What is expected: Write out the passage below about Hulk in Sakaar's arena word for word, from its first sentence to its last.

Within Sakaar’s arena the writing is absolutely honest to the brutality of hand-to-hand combat. We see Hulk and his fellow slaves cleaving limbs from bodies. Rock monsters crush sentient insects until their innards fly forth from exoskeletons. There’s even a scene where Hulk very nearly beats Beta Ray Bill to death.

The ongoing spectacle  draws some obvious inspiration from Gladiator. Hulk’s ability to defeat Sakaar’s greatest champions/monsters gradually undermines the Emperor’s place as a figure of messianic prophecy. The various species of Sakaar begin to see Hulk as the “Sakaarson,” a warrior-savior who will stare death in the eye and bring life back to the desiccated sands of Sakaar. Naturally, Hulk refuses all of these titles up until the end of the movie. At that point the people of Sakaar embrace him as their king, and Hulk begrudgingly accepts that he has found a place where he fits in. Mark the calendar, it’s a Hulk story that doesn’t end with sad walking away music.

Provided material:

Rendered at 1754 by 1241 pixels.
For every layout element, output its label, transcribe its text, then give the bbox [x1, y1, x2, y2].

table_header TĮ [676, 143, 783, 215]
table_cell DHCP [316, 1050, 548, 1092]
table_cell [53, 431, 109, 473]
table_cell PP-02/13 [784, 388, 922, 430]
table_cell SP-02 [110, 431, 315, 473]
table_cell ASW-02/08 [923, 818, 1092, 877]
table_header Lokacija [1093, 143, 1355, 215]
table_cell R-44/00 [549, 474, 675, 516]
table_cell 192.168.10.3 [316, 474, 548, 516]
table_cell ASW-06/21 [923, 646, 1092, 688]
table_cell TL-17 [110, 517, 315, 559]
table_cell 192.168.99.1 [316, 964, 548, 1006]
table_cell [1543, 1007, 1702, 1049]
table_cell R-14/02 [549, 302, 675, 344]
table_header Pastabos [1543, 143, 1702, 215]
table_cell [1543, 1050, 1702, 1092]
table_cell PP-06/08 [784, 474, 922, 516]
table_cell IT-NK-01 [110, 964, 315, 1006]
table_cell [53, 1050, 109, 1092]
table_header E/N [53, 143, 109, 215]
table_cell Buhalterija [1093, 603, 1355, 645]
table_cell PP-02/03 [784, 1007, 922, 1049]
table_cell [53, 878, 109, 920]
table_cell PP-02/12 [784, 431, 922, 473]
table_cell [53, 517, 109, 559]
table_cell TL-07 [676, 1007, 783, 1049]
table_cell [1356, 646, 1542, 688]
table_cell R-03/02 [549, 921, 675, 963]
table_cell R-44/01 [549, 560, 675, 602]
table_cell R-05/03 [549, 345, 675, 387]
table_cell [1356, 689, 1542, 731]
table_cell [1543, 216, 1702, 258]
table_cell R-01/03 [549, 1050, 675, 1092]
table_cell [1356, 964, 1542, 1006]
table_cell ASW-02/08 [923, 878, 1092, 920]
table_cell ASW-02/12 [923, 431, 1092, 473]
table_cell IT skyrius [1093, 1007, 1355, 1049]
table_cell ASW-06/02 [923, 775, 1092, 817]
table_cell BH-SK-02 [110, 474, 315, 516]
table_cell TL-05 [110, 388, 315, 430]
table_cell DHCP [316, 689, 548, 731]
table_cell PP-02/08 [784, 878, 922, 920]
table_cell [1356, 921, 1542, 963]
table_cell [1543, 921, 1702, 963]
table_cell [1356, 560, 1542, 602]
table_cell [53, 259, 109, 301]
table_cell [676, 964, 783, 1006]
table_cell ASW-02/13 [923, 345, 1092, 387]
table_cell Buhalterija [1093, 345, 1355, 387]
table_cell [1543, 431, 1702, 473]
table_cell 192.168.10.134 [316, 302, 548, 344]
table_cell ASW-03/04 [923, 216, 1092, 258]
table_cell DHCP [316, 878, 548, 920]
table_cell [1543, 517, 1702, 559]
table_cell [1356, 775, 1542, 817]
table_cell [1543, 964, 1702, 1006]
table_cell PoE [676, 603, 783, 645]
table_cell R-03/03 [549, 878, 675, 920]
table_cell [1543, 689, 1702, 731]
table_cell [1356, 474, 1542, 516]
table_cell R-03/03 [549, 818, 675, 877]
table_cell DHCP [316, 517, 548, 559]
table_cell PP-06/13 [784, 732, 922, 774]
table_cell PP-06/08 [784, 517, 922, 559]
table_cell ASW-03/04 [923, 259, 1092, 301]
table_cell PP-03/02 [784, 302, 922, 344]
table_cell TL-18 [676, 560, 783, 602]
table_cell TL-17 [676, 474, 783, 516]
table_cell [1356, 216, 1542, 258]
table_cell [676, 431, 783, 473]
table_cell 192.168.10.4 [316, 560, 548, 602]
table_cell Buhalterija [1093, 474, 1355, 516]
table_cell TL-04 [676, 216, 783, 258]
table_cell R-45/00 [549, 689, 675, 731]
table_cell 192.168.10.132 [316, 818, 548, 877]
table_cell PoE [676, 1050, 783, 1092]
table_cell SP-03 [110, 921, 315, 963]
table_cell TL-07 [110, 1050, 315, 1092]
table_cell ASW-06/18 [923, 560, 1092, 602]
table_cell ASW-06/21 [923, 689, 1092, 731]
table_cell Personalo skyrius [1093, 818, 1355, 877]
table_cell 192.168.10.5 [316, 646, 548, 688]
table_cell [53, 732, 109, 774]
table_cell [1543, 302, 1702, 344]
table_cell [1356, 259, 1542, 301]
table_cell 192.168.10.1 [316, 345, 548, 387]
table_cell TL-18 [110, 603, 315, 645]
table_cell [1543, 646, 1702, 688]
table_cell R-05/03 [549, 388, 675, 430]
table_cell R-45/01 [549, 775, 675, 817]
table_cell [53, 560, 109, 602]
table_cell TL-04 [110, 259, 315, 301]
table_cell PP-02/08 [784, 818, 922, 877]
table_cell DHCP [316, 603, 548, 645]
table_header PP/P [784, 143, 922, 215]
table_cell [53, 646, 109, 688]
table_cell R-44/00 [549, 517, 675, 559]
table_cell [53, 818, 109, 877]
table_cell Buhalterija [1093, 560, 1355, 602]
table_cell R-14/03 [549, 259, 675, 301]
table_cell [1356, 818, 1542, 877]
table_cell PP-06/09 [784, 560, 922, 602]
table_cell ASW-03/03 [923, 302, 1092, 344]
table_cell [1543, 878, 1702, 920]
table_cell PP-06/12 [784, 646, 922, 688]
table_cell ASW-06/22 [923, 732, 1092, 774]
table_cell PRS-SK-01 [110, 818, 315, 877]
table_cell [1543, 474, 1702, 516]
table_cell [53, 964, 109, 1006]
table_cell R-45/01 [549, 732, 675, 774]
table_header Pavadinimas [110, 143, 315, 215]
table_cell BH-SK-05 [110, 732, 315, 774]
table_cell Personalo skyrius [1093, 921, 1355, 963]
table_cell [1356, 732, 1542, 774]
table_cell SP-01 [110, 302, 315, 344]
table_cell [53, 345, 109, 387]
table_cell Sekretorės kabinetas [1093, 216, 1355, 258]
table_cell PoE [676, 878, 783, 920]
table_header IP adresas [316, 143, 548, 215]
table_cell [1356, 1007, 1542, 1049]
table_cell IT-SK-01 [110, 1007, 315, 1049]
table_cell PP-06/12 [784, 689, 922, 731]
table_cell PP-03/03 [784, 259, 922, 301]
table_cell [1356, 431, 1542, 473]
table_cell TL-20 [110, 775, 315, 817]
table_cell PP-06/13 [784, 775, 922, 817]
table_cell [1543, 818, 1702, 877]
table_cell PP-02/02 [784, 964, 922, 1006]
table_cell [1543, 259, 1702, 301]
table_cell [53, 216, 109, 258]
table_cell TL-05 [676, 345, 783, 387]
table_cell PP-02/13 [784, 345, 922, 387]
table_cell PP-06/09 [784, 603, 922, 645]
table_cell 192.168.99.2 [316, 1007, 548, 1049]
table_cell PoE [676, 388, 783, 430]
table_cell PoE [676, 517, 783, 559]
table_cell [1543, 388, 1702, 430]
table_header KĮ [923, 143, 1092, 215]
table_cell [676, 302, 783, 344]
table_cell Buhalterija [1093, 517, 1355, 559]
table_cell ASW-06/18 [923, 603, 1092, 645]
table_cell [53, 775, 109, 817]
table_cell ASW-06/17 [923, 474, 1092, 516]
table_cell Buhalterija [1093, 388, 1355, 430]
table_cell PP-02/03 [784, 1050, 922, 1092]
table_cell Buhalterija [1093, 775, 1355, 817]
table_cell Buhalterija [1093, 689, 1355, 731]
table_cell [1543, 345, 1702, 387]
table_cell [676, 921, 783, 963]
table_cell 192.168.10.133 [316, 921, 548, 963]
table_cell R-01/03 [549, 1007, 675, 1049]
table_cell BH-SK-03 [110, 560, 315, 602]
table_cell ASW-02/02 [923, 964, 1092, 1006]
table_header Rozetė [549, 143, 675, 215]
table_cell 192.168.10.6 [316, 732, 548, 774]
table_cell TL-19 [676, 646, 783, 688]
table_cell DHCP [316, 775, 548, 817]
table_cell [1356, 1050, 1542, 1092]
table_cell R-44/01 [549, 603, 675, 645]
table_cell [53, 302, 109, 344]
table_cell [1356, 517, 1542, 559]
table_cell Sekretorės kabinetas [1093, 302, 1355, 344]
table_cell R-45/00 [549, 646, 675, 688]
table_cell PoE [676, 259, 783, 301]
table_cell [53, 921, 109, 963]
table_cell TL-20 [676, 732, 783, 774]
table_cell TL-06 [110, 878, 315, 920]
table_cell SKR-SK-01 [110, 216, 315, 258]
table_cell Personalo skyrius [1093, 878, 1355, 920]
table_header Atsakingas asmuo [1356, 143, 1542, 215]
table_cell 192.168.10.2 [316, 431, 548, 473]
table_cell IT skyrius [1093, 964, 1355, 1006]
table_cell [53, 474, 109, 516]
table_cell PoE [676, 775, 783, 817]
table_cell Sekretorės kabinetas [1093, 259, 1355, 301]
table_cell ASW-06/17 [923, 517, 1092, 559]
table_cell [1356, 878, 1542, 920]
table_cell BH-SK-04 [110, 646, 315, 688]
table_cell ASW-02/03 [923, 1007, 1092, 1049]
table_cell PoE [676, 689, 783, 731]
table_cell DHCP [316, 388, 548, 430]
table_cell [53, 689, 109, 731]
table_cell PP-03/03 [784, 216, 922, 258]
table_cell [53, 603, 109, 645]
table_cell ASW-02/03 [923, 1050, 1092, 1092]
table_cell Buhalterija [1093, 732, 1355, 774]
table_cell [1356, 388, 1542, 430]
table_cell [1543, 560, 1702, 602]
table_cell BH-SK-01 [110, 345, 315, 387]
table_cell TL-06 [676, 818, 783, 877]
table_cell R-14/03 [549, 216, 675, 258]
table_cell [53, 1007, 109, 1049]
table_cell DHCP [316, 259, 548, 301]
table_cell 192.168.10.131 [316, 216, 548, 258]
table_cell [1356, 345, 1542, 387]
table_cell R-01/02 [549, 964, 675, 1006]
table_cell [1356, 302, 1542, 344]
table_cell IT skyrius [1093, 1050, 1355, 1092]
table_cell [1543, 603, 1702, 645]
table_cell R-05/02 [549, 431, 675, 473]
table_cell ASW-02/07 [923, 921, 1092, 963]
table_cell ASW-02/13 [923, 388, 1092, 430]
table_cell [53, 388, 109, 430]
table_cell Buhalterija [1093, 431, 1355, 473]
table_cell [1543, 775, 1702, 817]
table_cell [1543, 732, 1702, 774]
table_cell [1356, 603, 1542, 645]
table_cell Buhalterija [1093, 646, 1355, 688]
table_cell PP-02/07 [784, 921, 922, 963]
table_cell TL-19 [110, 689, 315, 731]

Task answer:
Within Sakaar’s arena the writing is absolutely honest to the brutality of hand-to-hand combat. We see Hulk and his fellow slaves cleaving limbs from bodies. Rock monsters crush sentient insects until their innards fly forth from exoskeletons. There’s even a scene where Hulk very nearly beats Beta Ray Bill to death.

The ongoing spectacle  draws some obvious inspiration from Gladiator. Hulk’s ability to defeat Sakaar’s greatest champions/monsters gradually undermines the Emperor’s place as a figure of messianic prophecy. The various species of Sakaar begin to see Hulk as the “Sakaarson,” a warrior-savior who will stare death in the eye and bring life back to the desiccated sands of Sakaar. Naturally, Hulk refuses all of these titles up until the end of the movie. At that point the people of Sakaar embrace him as their king, and Hulk begrudgingly accepts that he has found a place where he fits in. Mark the calendar, it’s a Hulk story that doesn’t end with sad walking away music.